问题来源
近日,使用paddle官方的conda安装命令安装最新版的paddle
conda install paddlepaddle-gpu==2.4.1 cudatoolkit=11.7 -c https://mirrors.tuna.tsinghua.edu.cn/anaconda/cloud/Paddle/ -c conda-forge
命令安装了paddle的GPU版需要的cudatoolkit=11.7和cudnn8.6和一些依赖包。

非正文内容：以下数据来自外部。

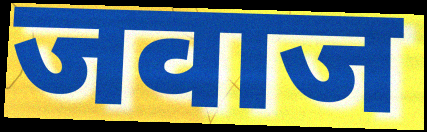
जवाज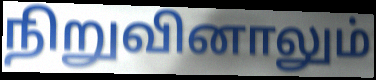
நிறுவினாலும்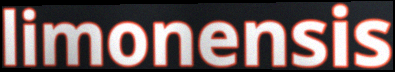
limonensisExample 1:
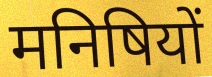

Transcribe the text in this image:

मनिषियों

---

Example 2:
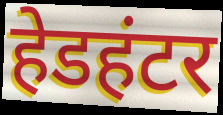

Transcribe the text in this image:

हेडहंटर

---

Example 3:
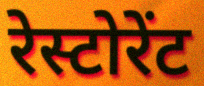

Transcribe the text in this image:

रेस्टोरेंट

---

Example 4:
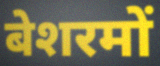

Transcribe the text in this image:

बेशरमों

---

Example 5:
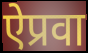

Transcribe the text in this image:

ऐप्रवाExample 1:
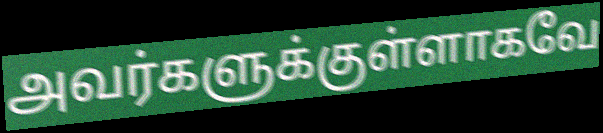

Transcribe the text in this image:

அவர்களுக்குள்ளாகவே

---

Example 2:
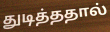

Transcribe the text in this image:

துடித்ததால்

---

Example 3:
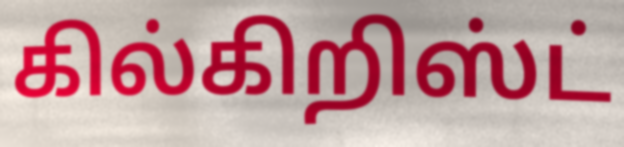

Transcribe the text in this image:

கில்கிறிஸ்ட்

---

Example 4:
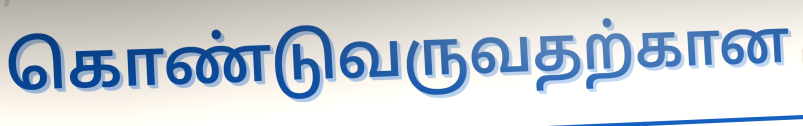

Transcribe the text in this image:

கொண்டுவருவதற்கான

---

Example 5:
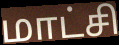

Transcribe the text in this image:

மாட்சிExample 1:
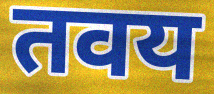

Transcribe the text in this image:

तवय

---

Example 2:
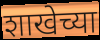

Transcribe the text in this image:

शाखेच्या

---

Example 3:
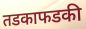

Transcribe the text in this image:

तडकाफडकी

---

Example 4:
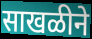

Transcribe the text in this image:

साखळीने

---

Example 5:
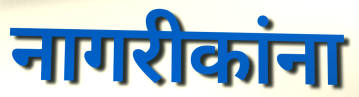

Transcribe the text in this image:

नागरीकांना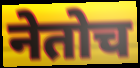
नेतोच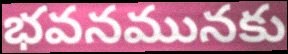
భవనమునకుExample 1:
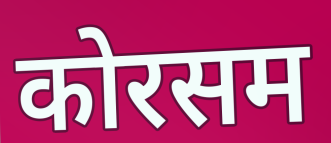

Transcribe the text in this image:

कोरसम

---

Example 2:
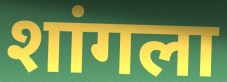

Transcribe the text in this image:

शांगला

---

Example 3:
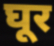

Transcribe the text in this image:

घूर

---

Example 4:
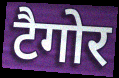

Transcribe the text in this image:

टैगोर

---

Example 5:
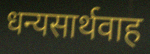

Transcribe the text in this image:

धन्यसार्थवाह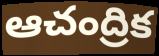
ఆచంద్రిక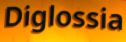
DiglossiaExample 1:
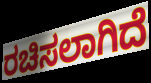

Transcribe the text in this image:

ರಚಿಸಲಾಗಿದೆ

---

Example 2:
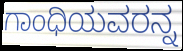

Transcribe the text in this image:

ಗಾಂಧಿಯವರನ್ನ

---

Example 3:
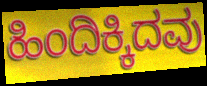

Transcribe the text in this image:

ಹಿಂದಿಕ್ಕಿದವು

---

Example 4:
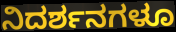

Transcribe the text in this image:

ನಿದರ್ಶನಗಳೂ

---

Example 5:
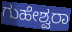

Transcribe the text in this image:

ಗುಹೇಶ್ವರಾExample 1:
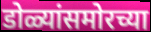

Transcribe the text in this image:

डोळ्यांसमोरच्या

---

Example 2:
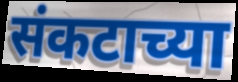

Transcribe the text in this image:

संकटाच्या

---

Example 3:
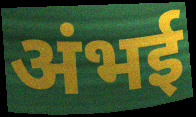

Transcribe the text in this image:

अंभई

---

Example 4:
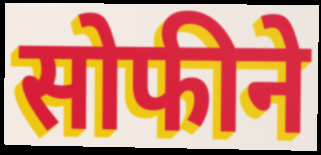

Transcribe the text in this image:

सोफीने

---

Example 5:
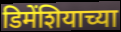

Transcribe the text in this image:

डिमेंशियाच्या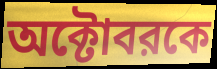
অক্টোবরকে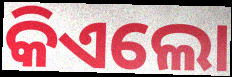
କିଏଲୋ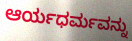
ಆರ್ಯಧರ್ಮವನ್ನು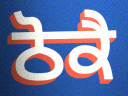
ਠੋਕੈ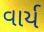
વાર્ય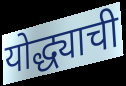
योद्ध्याची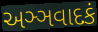
અઞ્ઞવાદકંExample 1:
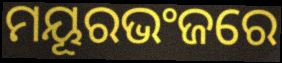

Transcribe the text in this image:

但是,在python交互界面运行paddle.utils.run_check()却出现了错误
Running verify PaddlePaddle program ...
W0114 22:09:11.388418 103110 gpu_resources.cc:61] Please NOTE: device: 0, GPU Compute Capability: 8.6, Driver API Version: 11.7, Runtime API Version: 11.7
W0114 22:09:11.388692 103110 dynamic_loader.cc:307] The third-party dynamic library (libcudnn.so) that Paddle depends on is not configured correctly. (error code is /usr/local/cuda/lib64/libcudnn.so: cannot open shared object file: No such file or directory)
Suggestions:
1. Check if the third-party dynamic library (e.g. CUDA, CUDNN) is installed correctly and its version is matched with paddlepaddle you installed.

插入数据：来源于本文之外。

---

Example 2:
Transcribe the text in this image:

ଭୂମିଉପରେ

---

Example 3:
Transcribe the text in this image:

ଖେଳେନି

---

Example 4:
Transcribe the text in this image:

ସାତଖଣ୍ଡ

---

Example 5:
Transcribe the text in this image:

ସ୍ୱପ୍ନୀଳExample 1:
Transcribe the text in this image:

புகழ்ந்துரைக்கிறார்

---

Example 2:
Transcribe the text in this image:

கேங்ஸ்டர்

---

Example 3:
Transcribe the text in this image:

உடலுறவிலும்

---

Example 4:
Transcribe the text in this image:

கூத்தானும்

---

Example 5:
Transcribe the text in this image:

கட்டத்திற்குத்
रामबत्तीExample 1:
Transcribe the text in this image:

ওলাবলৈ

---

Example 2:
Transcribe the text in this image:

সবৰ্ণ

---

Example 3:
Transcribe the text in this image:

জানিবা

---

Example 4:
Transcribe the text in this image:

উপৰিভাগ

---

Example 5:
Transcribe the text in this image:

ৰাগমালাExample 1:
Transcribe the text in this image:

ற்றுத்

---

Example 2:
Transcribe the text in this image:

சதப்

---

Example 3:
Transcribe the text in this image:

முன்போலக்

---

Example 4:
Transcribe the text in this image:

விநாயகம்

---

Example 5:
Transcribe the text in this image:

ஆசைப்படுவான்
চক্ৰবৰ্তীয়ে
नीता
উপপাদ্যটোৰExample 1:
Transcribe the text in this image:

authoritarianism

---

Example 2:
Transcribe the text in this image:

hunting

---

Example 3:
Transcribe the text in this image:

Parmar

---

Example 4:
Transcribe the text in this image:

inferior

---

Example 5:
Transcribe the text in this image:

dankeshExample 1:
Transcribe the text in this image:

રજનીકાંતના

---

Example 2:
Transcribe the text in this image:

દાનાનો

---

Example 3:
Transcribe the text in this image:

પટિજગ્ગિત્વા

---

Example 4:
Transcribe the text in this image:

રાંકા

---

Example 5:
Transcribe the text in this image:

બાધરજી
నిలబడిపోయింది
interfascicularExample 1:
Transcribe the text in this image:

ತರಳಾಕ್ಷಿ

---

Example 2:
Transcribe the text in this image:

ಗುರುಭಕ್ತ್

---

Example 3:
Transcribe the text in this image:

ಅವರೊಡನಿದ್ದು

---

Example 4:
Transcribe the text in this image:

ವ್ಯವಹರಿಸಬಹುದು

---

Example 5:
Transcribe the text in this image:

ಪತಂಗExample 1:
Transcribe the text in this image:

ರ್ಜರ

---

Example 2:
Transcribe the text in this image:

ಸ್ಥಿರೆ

2. Configure third-party dynamic library environment variables as follows:
- Linux: set LD_LIBRARY_PATH by `export LD_LIBRARY_PATH=...`
- Windows: set PATH by `set PATH=XXX;
Traceback (most recent call last):
File "<stdin>", line 1, in <module>
File "/root/miniconda3/envs/py310/lib/python3.10/site-packages/paddle/utils/install_check.py", line 269, in run_check
_run_static_single(use_cuda, use_xpu, use_npu)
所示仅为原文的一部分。